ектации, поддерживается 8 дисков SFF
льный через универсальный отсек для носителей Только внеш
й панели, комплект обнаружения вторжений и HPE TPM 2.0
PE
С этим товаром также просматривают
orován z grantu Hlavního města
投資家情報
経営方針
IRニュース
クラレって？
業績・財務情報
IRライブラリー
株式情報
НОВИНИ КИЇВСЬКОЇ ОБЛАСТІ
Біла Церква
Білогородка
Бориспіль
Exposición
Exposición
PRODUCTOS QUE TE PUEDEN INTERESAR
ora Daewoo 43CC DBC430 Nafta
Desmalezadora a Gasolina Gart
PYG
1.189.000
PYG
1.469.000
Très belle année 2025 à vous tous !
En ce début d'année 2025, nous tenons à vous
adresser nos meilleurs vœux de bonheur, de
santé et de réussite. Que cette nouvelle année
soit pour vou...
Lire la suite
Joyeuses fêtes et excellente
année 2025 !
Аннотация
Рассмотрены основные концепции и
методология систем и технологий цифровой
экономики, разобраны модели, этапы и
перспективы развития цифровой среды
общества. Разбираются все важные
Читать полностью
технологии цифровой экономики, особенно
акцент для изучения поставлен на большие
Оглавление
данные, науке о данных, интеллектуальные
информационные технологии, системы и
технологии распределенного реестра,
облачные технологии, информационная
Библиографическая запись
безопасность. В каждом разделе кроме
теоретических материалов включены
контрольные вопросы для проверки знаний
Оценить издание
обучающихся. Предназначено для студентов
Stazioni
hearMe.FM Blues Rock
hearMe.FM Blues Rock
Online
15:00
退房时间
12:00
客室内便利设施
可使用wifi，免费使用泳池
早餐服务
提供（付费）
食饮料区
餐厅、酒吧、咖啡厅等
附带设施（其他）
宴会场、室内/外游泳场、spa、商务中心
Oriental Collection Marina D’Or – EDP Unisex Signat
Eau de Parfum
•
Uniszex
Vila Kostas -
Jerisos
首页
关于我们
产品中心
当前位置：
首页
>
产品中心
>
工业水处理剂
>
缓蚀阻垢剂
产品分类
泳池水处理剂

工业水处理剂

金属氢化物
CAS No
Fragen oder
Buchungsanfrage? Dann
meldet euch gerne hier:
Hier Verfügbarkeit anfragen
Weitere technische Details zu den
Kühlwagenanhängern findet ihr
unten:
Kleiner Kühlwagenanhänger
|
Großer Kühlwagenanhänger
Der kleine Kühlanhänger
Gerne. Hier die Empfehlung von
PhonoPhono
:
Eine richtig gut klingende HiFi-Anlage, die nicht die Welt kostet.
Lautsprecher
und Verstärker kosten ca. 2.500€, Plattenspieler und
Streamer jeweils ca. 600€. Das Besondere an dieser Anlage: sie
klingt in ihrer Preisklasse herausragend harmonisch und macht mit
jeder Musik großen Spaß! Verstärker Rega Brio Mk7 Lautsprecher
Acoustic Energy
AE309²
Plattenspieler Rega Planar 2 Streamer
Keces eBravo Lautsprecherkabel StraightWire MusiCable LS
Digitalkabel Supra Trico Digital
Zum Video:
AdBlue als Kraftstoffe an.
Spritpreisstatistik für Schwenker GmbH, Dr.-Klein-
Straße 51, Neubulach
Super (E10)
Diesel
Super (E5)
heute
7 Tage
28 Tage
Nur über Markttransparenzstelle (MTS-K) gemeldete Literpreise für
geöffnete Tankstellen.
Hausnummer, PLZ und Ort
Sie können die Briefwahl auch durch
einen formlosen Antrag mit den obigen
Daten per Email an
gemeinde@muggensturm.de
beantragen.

•••••

*What is required*. Pull out each line from the items above that contains the word "Rega".

*Solution for this problem*.
jeder Musik großen Spaß! Verstärker Rega Brio Mk7 Lautsprecher
Plattenspieler Rega Planar 2 Streamer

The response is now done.